Spiky Point of View:
The human role has shifted from “Writer of Syntax” to “Architect of Requirements”.
The Reverse Card (The ROI Paradox)
Chintan challenged me with a difficult question: “We spend a fortune on AI tools like Cursor and BrainTrust. If we can’t strictly measure the ROI, how do we know we are an AI-first company?”
1. The “Tuition” of Failure
Traditional ROI is a lagging indicator. In the early stages of a tech shift, you are not paying for efficiency; you are paying tuition. We are actively paying to find the dead ends before anyone else does.
While other companies spent a year forming committees to debate whether to use LangChain, we deployed new AI tools daily, brake them, learned the limits, and moving on.
Spiky Point of View:
The true ROI isn’t in the dollars saved today; it is the Speed of Learning. We are buying the privilege of making mistakes faster than the market. The company that fails fastest wins.
2. Organizational Neuroplasticity
The biggest return is invisible and unquantifiable on a balance sheet: it is the rewiring of the workforce’s brain. This is Organizational Neuroplasticity.
Before AI, I would receive a task and immediately burn mental energy on low-level execution -worrying about syntax, libraries, and “how” to code it.
Now, I assume the AI can handle the syntax. My brain immediately jumps to System Architecture. I spend 80% of my time designing systems rather than writing functions.
Spiky Point of View:
You cannot put a dollar value on a workforce that consists entirely of Architects rather than Coders, but it creates an insurmountable competitive moat.
3. AI as the “Debt Killer”
There is a pervasive fear that AI generates technical debt.
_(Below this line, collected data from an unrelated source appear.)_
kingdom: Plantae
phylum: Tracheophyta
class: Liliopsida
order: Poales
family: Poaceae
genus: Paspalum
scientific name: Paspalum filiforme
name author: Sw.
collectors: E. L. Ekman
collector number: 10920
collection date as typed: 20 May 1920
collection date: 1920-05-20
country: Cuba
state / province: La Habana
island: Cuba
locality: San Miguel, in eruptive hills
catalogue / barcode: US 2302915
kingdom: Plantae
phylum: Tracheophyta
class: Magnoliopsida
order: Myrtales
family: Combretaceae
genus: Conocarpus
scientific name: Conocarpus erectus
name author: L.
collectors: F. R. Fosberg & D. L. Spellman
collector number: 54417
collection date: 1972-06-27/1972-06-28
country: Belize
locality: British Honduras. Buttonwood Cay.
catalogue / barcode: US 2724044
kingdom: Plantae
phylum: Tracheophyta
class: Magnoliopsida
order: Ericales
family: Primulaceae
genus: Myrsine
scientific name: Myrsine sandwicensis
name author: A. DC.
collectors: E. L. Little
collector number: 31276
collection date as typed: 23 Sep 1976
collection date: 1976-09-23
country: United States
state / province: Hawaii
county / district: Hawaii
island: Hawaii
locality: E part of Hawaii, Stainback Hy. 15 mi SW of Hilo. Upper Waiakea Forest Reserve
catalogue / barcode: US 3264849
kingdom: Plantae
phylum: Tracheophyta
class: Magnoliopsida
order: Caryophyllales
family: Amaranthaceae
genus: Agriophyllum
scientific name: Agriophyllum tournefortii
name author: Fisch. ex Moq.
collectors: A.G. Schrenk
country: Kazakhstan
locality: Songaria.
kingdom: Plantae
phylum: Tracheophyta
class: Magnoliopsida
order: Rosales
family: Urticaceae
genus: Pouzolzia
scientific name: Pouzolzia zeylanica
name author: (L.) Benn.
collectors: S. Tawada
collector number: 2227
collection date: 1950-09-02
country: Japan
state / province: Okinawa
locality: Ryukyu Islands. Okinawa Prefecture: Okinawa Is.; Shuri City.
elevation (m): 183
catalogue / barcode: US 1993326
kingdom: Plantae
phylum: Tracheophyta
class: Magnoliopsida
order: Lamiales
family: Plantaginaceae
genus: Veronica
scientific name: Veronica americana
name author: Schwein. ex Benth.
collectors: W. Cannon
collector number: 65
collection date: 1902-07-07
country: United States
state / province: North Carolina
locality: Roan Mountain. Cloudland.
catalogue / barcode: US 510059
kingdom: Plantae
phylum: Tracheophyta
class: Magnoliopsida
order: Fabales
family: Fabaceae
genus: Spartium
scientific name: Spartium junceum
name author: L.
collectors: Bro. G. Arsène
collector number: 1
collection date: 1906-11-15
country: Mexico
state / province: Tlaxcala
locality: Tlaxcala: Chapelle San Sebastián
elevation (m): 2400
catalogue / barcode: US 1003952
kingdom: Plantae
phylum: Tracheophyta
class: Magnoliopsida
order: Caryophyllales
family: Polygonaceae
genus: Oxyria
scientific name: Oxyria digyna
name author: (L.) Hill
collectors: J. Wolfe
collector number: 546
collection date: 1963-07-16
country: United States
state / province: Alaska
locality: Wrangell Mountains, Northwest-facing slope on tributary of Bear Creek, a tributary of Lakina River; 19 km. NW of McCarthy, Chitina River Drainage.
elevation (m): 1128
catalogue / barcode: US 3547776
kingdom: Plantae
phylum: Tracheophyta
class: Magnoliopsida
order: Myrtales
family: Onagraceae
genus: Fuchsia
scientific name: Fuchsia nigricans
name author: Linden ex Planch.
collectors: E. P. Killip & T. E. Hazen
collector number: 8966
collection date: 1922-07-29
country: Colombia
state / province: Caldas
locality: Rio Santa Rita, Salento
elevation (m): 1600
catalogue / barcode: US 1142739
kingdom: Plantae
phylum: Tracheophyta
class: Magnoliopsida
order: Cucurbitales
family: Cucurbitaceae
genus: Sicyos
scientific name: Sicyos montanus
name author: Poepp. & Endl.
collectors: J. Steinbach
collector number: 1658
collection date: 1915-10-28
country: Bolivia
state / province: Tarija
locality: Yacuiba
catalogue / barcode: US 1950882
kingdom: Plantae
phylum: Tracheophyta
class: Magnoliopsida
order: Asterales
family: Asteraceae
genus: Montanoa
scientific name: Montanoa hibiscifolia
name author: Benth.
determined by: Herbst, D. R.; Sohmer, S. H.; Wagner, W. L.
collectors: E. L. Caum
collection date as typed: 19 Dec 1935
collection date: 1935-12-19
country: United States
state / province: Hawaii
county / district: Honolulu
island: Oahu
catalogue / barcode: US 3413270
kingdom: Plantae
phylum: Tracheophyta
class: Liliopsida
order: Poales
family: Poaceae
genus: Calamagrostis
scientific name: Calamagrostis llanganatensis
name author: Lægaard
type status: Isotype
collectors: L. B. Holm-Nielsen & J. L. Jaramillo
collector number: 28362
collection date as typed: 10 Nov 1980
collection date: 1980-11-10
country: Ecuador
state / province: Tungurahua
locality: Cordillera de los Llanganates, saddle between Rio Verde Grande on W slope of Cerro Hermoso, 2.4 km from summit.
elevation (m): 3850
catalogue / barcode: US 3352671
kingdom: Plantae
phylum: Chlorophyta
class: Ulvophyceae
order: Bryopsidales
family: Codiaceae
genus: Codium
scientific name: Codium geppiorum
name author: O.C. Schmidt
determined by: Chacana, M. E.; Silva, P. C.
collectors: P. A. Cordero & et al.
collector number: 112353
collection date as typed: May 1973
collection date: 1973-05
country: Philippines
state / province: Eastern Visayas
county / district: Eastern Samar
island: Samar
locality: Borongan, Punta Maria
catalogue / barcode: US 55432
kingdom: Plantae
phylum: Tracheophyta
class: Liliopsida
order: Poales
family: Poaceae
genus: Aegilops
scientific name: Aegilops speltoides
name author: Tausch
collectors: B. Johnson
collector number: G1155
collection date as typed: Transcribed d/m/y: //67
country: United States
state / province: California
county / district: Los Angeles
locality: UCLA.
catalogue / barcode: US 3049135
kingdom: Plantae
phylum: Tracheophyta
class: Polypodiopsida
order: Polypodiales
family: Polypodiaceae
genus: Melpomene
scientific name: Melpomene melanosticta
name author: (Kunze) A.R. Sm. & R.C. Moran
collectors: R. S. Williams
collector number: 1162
I argued the opposite. AI is the ultimate tool for reducing debt - but only if you have the ego to use it correctly.
I don’t just use AI to write code. I use it to roast my code. I explicitly tell tools like Claude: “Act as a hostile Senior Engineer who hates me. Find every flaw in this logic.”
Spiky Point of View:
Used this way, AI ceases to be a shortcut and becomes a 24/7 Quality Assurance layer that raises the bar for every single line of code we ship. It doesn’t lower standards; it enforces them ruthlessly.